PROMPT 1: From the adenovirus abstract, list every component it names as part of the immunoproteasome.
PROMPT 2: According to the adenovirus abstract, which transformed cells are oncogenic in syngeneic immunocompetent rats?

TEXT EXCERPT:
▬▬▬▬▬▬▬▬▬▬
Differential expression of tapasin and immunoproteasome subunits in adenovirus type 5- versus type 12-transformed cells.

Abstract Adenovirus type 12 (Ad12)-transformed baby rat kidney (BRK) cells are oncogenic in syngeneic immunocompetent rats in contrast to adenovirus type 5 (Ad5)-transformed BRK cells, which are not oncogenic in these animals. A significant factor contributing to the difference in oncogenicity may be the low levels of major histocompatibility complex (MHC) class I membrane expression in Ad12-transformed BRK cells as compared with those in Ad5-transformed BRK cells, which presumably results in escape from killing by cytotoxic T lymphocytes. Here we show that, in addition to the decreased levels of expression of the MHC class I heavy chain and the peptide transporter Tap-2, the expression levels of the chaperone Tapasin and the immunoproteasome components MECL-1, PA28-α, and PA28-β also are much lower in Ad12- than in Ad5-transformed BRK cells. The low expression levels of these proteins may contribute to the escape from killing by cytotoxic T lymphocytes, because the generation of optimal peptides and loading of these peptides on MHC class I require these components. Increased levels of phosphorylated signal transducer and activator of transcription-1 protein and expression of IFN regulatory factor-7 were found in Ad5- versus Ad12-transformed BRK cells. Therefore, the critical alteration leading to the plethora of differences may be an interferon (-related) effect.
▬▬▬▬▬▬▬▬▬▬
ENTRIES PROVIDED:
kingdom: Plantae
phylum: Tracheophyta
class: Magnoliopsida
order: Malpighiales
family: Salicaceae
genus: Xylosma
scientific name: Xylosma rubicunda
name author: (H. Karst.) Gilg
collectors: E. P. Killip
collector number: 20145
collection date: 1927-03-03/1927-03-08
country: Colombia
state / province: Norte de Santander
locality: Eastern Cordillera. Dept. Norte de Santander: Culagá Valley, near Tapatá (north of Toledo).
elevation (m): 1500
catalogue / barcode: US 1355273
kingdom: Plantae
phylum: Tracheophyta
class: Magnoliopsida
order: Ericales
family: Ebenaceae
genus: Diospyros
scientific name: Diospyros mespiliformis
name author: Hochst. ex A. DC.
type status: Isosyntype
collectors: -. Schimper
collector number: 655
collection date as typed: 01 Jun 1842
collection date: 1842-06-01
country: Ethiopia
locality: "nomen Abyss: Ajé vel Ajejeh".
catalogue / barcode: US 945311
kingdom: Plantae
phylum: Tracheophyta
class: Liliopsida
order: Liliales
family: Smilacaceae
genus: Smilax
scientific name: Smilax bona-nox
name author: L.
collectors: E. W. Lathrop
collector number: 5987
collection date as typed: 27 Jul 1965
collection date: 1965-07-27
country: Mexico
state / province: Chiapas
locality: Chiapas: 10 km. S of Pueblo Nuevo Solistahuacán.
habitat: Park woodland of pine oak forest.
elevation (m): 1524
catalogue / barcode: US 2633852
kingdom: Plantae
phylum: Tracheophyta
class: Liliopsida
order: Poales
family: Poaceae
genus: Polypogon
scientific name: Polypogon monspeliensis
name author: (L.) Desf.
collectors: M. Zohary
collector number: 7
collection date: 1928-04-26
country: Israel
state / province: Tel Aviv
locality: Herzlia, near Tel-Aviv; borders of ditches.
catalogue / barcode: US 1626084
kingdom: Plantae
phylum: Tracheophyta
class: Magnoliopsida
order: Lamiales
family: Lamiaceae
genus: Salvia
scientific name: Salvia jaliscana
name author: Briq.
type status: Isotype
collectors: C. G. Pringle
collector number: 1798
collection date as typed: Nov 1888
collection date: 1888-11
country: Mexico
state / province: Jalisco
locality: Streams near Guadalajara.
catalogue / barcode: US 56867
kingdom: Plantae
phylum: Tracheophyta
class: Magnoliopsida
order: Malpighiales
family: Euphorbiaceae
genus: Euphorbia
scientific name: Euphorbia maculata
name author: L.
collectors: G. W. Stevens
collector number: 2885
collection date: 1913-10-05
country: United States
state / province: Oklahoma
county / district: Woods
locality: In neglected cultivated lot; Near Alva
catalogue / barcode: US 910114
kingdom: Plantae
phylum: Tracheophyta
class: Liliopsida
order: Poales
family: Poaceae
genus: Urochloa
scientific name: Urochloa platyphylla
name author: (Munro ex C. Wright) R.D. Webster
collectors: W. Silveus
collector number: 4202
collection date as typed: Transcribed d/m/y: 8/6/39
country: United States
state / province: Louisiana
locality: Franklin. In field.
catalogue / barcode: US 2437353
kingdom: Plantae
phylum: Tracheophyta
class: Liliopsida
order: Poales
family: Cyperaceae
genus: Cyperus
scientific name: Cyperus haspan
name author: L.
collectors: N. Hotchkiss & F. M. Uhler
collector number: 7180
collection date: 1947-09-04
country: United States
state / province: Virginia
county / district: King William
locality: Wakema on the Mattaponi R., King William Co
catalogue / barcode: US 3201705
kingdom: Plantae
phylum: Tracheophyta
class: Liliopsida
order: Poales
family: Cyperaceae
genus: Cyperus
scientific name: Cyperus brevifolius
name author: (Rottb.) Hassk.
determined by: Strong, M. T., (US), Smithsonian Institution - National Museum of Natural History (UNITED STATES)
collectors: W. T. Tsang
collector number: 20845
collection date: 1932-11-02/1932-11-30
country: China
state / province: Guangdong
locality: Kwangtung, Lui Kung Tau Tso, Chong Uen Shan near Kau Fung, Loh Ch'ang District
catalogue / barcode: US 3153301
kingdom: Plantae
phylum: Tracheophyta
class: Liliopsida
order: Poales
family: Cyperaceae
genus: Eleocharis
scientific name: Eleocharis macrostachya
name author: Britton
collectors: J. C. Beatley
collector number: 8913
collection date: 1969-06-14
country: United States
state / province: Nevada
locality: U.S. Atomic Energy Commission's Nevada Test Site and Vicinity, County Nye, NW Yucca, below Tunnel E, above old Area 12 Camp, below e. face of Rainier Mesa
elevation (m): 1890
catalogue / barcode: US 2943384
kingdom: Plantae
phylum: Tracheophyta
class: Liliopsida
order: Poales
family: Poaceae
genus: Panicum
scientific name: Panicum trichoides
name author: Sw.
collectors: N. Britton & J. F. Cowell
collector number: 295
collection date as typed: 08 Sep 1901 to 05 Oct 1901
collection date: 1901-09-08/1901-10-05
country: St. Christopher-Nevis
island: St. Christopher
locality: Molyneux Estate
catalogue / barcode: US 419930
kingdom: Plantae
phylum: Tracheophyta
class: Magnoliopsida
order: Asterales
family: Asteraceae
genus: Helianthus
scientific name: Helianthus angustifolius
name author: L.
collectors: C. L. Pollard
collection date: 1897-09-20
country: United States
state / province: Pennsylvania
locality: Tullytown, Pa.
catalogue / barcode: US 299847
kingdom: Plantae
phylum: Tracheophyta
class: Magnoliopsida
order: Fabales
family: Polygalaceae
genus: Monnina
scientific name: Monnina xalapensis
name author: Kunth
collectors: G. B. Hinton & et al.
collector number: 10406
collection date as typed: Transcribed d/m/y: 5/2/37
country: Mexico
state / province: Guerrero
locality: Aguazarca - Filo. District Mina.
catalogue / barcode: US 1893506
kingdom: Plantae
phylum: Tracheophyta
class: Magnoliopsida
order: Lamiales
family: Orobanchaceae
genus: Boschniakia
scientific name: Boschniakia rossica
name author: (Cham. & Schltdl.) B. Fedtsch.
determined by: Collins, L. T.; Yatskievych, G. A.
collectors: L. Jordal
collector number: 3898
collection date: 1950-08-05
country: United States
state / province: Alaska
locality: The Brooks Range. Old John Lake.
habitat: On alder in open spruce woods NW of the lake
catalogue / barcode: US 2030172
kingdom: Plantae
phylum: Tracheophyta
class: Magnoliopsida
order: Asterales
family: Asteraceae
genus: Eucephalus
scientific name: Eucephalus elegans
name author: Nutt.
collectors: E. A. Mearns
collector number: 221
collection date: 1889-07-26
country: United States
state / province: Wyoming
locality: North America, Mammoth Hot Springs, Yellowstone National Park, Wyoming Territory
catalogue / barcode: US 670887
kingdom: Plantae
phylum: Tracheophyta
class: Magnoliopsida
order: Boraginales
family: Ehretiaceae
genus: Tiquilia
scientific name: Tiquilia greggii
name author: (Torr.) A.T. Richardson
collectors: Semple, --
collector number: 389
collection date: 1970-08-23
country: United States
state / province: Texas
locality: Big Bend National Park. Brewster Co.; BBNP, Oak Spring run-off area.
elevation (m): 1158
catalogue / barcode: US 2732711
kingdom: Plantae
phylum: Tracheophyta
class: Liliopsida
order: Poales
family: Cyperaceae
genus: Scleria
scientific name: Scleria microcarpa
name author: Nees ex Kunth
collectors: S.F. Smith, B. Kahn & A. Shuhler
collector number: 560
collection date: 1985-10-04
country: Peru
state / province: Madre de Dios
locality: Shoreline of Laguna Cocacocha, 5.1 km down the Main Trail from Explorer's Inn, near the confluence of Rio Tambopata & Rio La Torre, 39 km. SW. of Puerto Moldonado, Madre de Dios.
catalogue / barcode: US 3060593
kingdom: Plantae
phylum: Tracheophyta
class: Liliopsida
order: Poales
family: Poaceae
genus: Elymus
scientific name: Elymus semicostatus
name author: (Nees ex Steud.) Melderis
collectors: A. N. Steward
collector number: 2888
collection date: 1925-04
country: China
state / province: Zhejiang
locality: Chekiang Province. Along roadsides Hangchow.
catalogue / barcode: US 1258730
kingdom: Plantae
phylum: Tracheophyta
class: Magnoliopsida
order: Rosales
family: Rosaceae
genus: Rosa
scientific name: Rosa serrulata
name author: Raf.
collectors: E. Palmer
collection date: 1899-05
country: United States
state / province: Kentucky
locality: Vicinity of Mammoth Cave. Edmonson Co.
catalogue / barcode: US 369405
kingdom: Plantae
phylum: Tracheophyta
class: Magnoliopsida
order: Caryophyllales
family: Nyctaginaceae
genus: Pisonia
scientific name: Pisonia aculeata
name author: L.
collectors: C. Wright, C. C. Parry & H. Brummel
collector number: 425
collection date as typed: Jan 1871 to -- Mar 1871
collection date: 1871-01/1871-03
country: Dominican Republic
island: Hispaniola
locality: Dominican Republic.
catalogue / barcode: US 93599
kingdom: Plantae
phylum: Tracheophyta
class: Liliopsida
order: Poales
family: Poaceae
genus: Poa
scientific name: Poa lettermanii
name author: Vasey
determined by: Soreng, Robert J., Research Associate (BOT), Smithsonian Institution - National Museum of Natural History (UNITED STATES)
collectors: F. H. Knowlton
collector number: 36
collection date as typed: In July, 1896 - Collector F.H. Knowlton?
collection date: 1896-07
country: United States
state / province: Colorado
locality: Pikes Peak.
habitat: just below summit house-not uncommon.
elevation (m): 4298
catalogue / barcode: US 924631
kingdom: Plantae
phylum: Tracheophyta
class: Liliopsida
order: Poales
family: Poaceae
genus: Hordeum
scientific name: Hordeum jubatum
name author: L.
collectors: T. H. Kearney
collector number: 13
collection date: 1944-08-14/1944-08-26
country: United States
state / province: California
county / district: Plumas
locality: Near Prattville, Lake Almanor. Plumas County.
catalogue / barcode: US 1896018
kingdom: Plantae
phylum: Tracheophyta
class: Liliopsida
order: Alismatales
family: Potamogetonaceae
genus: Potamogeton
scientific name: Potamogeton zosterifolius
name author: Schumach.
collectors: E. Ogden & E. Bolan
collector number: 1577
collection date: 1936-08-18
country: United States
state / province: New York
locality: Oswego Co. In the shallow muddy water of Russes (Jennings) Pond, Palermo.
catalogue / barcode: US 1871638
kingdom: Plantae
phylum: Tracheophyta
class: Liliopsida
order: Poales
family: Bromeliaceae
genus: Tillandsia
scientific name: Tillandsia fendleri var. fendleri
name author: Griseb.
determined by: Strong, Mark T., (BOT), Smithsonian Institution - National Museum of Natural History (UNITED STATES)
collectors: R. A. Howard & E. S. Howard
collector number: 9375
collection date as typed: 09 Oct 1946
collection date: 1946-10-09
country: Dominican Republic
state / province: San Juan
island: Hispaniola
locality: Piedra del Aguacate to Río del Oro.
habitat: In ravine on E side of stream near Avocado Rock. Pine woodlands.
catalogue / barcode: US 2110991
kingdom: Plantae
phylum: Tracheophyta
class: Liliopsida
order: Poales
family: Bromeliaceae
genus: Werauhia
▬▬▬▬▬▬▬▬▬▬
SOLUTION 1: MECL-1, PA28-α, PA28-β

SOLUTION 2: Adenovirus type 12 (Ad12)-transformed baby rat kidney (BRK) cells.